A basic question about any translation is: why? Why this poem? Why include it in a collection of your own poems? Is it a technical exercise? is the translated poem one you love and simply want your readers to know about? Or does it provide a medium for you to express something of your own?
The first thing to say is that ‘La Belle Hélène’ is actually a translation – in contrast to W B Yeats’s also-lovely ‘When You Are Old‘, which takes the original poem as a starting point for a slightly different argument addressed to his own love.
Look at the first lines.
The original:
Quand vous serez bien vieille, au soir, à la chandelle,
Assise auprès du feu, dévidant et filant,
Direz, chantant mes vers, en vous émerveillant :
Ronsard me célébrait du temps que j'étais belle.
Very close literal translation):
When you will be well old, in the evening, by the candle,
Sitting near the fire, dividing and spinning
You will say, singing my verses, being filled with wonder:
Ronsard celebrated me in the time when I was beautiful
David Malouf:
Long years from now, in the fireside hush of midnight,
as you muse by candlelight, you'll pause at your needle
-work and say, 'Years back, when I was a girl,
an impossible sweet sixteen, Ronsard, the poet
you know, once sang my praises, called me 'belle'.

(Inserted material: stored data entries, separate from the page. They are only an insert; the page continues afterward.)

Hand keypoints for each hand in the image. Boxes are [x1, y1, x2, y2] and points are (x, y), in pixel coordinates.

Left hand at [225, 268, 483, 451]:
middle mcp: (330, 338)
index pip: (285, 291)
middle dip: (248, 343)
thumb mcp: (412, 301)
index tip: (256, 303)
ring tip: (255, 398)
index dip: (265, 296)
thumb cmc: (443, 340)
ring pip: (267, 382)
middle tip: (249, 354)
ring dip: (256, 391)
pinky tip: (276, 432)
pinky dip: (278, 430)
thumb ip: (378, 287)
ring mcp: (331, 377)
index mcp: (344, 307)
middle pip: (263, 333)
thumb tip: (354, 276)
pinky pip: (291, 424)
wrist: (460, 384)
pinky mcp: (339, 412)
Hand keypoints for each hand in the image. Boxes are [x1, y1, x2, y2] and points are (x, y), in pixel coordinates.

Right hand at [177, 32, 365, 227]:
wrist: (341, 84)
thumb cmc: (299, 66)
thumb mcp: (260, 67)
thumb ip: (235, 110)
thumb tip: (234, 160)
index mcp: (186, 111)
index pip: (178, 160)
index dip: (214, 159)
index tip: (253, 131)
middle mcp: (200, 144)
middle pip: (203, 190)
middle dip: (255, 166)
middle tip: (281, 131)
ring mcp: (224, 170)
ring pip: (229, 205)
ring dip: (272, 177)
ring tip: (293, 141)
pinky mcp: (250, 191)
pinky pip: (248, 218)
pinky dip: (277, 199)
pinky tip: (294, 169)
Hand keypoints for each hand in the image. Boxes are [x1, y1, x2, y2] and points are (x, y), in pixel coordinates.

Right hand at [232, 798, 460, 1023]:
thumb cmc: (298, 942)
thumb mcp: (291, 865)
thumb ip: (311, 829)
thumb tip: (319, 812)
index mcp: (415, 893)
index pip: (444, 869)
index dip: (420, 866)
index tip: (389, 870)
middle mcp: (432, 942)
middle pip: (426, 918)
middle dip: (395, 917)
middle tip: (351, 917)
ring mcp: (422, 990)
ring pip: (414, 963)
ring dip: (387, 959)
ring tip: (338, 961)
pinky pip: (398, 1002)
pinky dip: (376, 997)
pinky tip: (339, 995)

Malouf doesn’t stay close to the words of the original, or use full rhymes, but nor does he hijack the poem for his own purposes. There is evidence everywhere that he has paid close, loving, deeply respectful attention to the original. All the elements are there: the projection well into the future, the fire, the candle, the work, the rhyme scheme (though modernised away from full rhymes). Instead of singing the poet’s verses, the future person drops his name, a rough equivalent in these days when no one sits around a fire singing poetry. Malouf moves the hour of the imagined future scene from the evening to midnight, and introduces the idea of a hush, but the effect is to intensify what’s in the original rather than change it. Interestingly, he does specify the girl’s age, ‘sweet sixteen’, which has a decidedly 20th century feel, and can be seen as part of the project of rescuing the poem from a museum existence.

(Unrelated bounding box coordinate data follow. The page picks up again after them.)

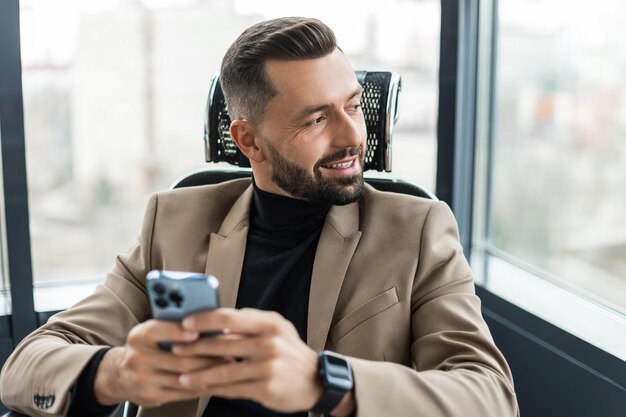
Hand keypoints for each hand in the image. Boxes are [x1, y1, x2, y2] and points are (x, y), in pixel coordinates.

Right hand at [94, 319, 229, 407]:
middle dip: (208, 356)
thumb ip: (172, 325)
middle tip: (230, 351)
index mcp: (139, 336)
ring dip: (210, 373)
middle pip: (179, 359)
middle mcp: (137, 358)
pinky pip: (183, 393)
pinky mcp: (151, 397)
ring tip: (229, 366)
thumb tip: (207, 321)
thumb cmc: (146, 346)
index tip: (199, 331)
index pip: (158, 331)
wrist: (120, 374)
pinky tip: (217, 380)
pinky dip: (202, 387)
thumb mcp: (152, 331)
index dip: (179, 331)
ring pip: (184, 378)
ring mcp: (143, 380)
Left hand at [172, 308, 323, 412]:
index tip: (184, 324)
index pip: (230, 317)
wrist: (316, 380)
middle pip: (222, 344)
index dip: (204, 320)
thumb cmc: (290, 351)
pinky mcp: (265, 389)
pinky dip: (214, 389)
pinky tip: (202, 388)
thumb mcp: (277, 328)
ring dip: (198, 374)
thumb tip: (218, 320)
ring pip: (224, 370)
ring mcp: (268, 368)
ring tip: (181, 376)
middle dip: (194, 348)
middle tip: (174, 351)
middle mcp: (269, 343)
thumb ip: (250, 322)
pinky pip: (232, 389)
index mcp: (269, 324)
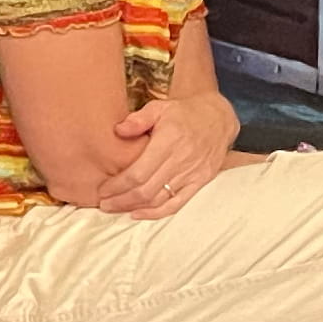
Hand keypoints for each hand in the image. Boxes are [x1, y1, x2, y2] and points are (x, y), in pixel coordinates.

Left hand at [98, 76, 238, 217]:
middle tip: (104, 204)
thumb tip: (118, 130)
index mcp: (169, 140)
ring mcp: (192, 173)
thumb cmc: (185, 113)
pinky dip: (156, 213)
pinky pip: (176, 204)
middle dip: (121, 201)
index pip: (138, 172)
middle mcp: (181, 159)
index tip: (103, 190)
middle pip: (146, 190)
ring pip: (158, 200)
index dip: (118, 185)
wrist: (219, 118)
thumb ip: (138, 119)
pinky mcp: (200, 181)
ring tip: (116, 208)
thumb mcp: (160, 107)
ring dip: (134, 207)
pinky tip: (139, 213)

But she’s not just ‘sweet sixteen’, she’s ‘an impossible sweet sixteen’. And that sounds a note not in the original: one feels that Ronsard is about the same age as the woman he addresses, but this ‘impossible’ comes from a much older person. It seems to be asking how anyone could ever be that young?
And it turns out that the poet as an older person has been subtly woven into the texture of the poem. Where Ronsard’s speaker refers to his future self abstractly as a boneless ghost (fantôme sans os), Malouf’s is more specifically imagined – ‘innocuous’ and ‘esteemed’. It’s slight, but enough to be the difference between a young person and an old one imagining themselves as no longer alive. So the ground has been prepared for when he calls her ‘child’ in the second last line. And that word does a lot of work.
Ronsard’s original is unambiguously a poem of seduction. Malouf’s is something else. Ronsard says the older woman will be ‘regrettant mon amour et votre fier dédain‘ (‘regretting my love and your proud disdain’). There is no reference to Malouf’s speaker’s love:
You'll regret at last what youth
and youthful pride disdained.
Ronsard’s final injunction – ‘n’attendez à demain; /Cueillez dès aujourd’hui les roses de la vie‘ (‘don’t wait until tomorrow; / Gather today the roses of life’) – is a lover pressing his case. In Malouf’s version, having diverged incrementally from the original, it becomes something else, a warning from age to youth:
child, relent, choose life! Today is a rose
that withers. Pluck it now, and boldly. Beware tomorrow.
Only the single word, ‘relent’, carries a hint that seduction might be on the agenda. Which would be just a bit creepy. But having now read the poem a number of times, I find that element recedes into the shadows, and the poem becomes an impassioned, generous, considered cry to the young not to waste their youth.
I love this book, and your review opens up its richness. Lovely. Thanks Jonathan.